Stored records
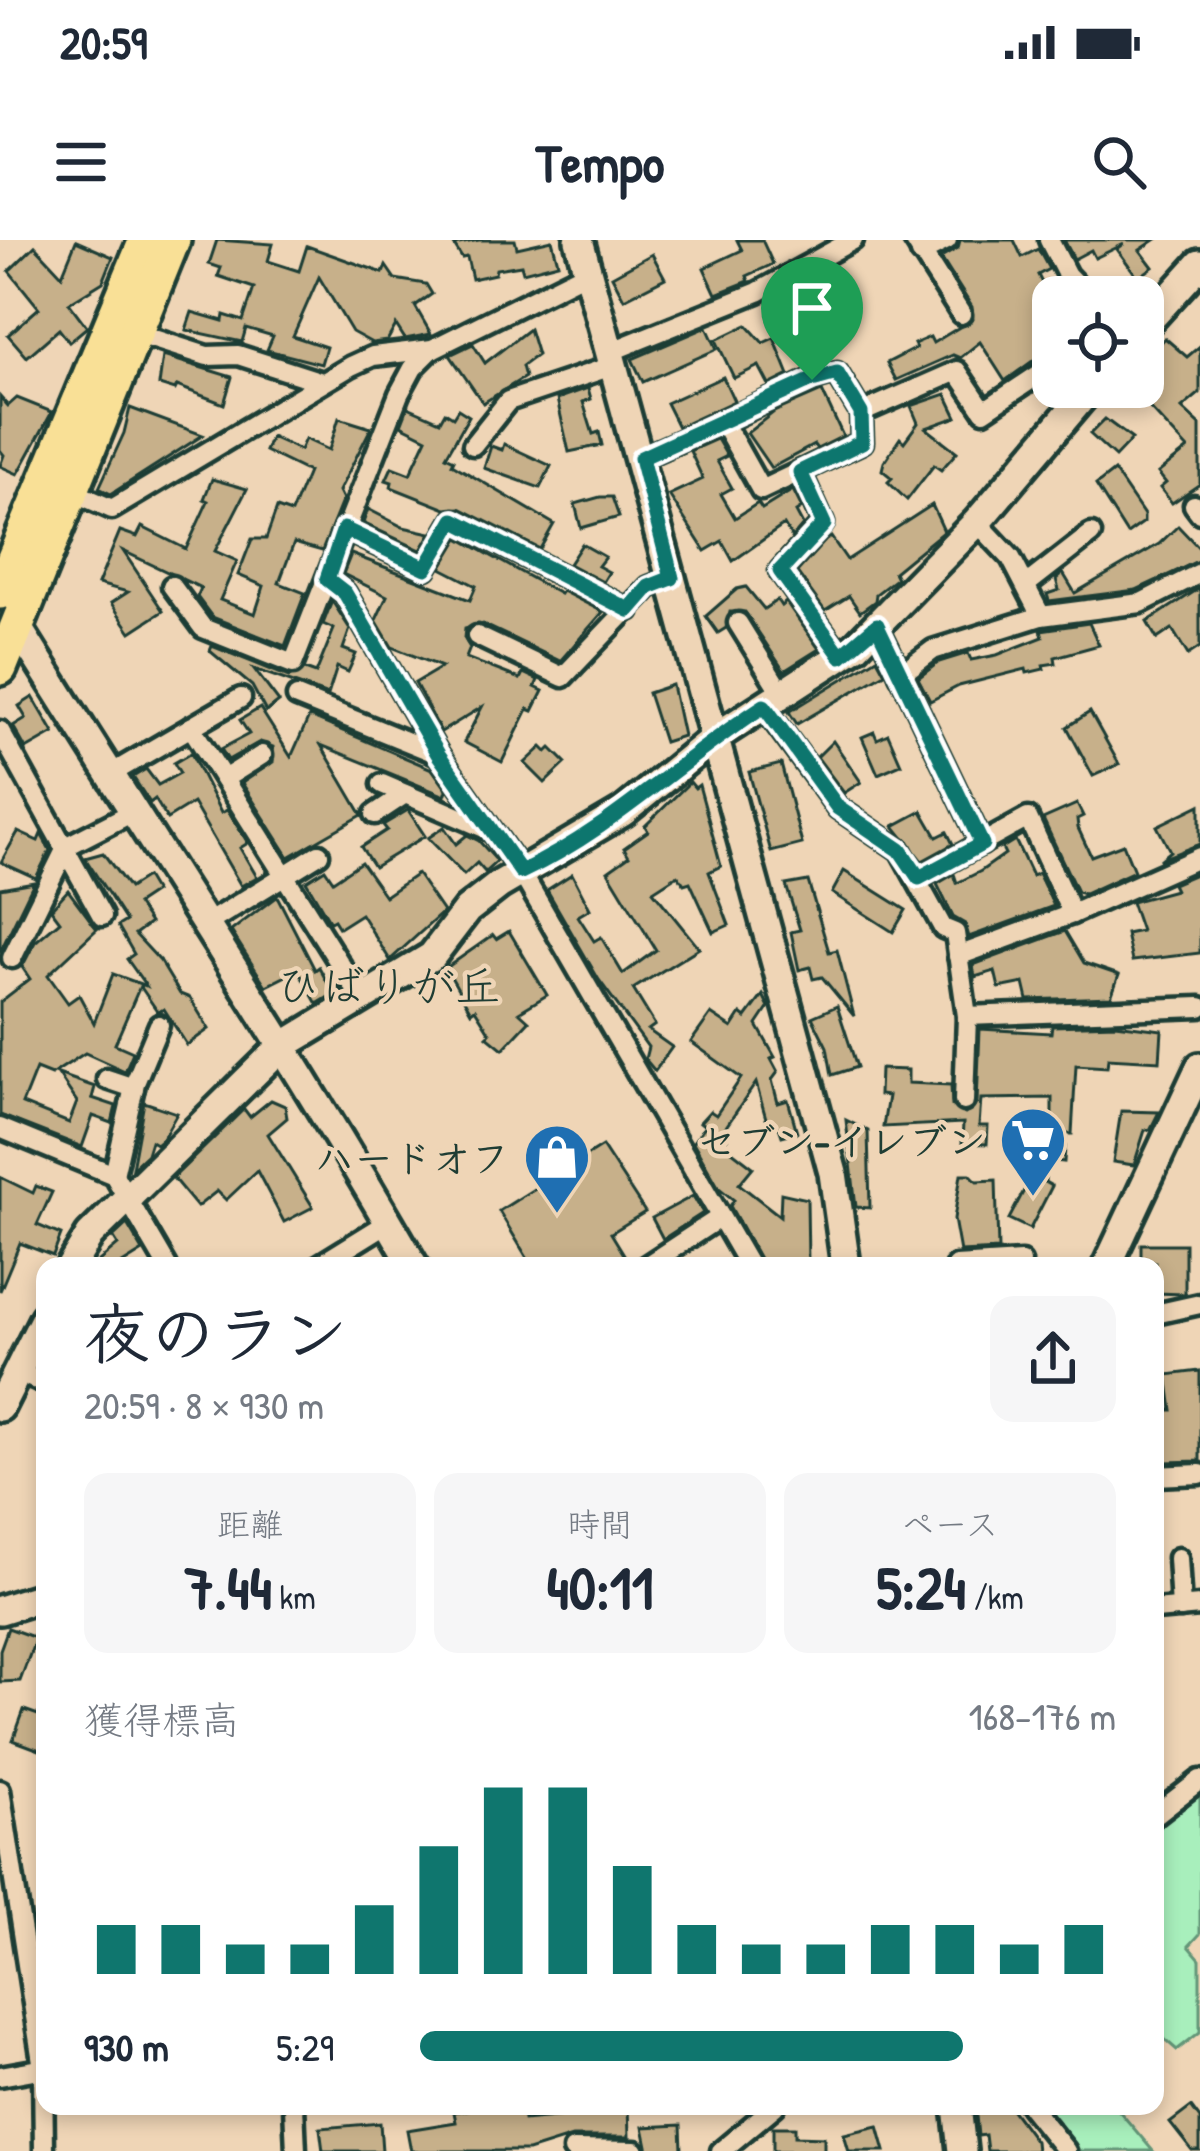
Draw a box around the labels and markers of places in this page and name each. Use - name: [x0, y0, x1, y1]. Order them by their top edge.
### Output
- pin: [761, 257, 863, 380]
- supermarket icon: セブン-イレブン: [998, 1105, 1068, 1199]
- place label: セブン-イレブン: [697, 1114, 986, 1167]
- shop icon: ハードオフ: [522, 1122, 592, 1216]
- place label: ハードオフ: [315, 1131, 510, 1184]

# [PROBLEM DETAILS]
The data above are to be repeated word for word, with any pictures left out.

# [RESULT OF THE TASK]
Draw a box around the labels and markers of places in this page and name each. Use - name: [x0, y0, x1, y1]. Order them by their top edge.
### Output
- pin: [761, 257, 863, 380]
- supermarket icon: セブン-イレブン: [998, 1105, 1068, 1199]
- place label: セブン-イレブン: [697, 1114, 986, 1167]
- shop icon: ハードオフ: [522, 1122, 592, 1216]
- place label: ハードオフ: [315, 1131, 510, 1184]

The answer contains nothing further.